• [PROBLEM REQUIREMENTS] Here the job is to restate every entry word for word.

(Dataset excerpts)
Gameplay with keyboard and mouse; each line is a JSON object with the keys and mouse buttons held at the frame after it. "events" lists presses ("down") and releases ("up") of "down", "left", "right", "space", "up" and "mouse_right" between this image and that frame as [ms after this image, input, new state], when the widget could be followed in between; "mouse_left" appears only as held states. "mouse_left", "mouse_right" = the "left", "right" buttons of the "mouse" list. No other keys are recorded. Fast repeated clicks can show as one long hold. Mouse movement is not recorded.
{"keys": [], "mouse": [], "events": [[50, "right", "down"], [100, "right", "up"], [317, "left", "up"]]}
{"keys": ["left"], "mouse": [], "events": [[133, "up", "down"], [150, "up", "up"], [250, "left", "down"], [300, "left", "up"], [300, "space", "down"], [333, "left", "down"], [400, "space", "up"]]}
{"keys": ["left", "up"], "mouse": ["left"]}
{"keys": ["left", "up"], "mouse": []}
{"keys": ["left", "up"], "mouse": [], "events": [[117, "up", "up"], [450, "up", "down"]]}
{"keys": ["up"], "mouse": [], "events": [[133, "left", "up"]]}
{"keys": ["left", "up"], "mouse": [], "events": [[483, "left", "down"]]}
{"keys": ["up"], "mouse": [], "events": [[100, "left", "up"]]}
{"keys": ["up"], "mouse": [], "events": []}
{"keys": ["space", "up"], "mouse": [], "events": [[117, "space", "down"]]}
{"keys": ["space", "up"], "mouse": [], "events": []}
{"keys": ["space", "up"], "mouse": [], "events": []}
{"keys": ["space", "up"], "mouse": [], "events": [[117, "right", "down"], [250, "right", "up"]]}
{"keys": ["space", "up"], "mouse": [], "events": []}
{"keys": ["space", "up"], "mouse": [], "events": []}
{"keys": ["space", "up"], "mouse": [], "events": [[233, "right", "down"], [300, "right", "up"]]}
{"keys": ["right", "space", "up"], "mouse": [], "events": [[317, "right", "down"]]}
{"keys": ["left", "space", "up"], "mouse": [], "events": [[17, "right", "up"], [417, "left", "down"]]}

• [RESPONSE BOX]
Gameplay with keyboard and mouse; each line is a JSON object with the keys and mouse buttons held at the frame after it. "events" lists presses ("down") and releases ("up") of "down", "left", "right", "space", "up" and "mouse_right" between this image and that frame as [ms after this image, input, new state], when the widget could be followed in between; "mouse_left" appears only as held states. "mouse_left", "mouse_right" = the "left", "right" buttons of the "mouse" list. No other keys are recorded. Fast repeated clicks can show as one long hold. Mouse movement is not recorded.
{"keys": [], "mouse": [], "events": [[50, "right", "down"], [100, "right", "up"], [317, "left", "up"]]}
{"keys": ["left"], "mouse": [], "events": [[133, "up", "down"], [150, "up", "up"], [250, "left", "down"], [300, "left", "up"], [300, "space", "down"], [333, "left", "down"], [400, "space", "up"]]}
{"keys": ["left", "up"], "mouse": ["left"]}
{"keys": ["left", "up"], "mouse": []}
{"keys": ["left", "up"], "mouse": [], "events": [[117, "up", "up"], [450, "up", "down"]]}
{"keys": ["up"], "mouse": [], "events": [[133, "left", "up"]]}
{"keys": ["left", "up"], "mouse": [], "events": [[483, "left", "down"]]}
{"keys": ["up"], "mouse": [], "events": [[100, "left", "up"]]}
{"keys": ["up"], "mouse": [], "events": []}
{"keys": ["space", "up"], "mouse": [], "events": [[117, "space", "down"]]}
{"keys": ["space", "up"], "mouse": [], "events": []}
{"keys": ["space", "up"], "mouse": [], "events": []}
{"keys": ["space", "up"], "mouse": [], "events": [[117, "right", "down"], [250, "right", "up"]]}
{"keys": ["space", "up"], "mouse": [], "events": []}
{"keys": ["space", "up"], "mouse": [], "events": []}
{"keys": ["space", "up"], "mouse": [], "events": [[233, "right", "down"], [300, "right", "up"]]}
{"keys": ["right", "space", "up"], "mouse": [], "events": [[317, "right", "down"]]}
{"keys": ["left", "space", "up"], "mouse": [], "events": [[17, "right", "up"], [417, "left", "down"]]}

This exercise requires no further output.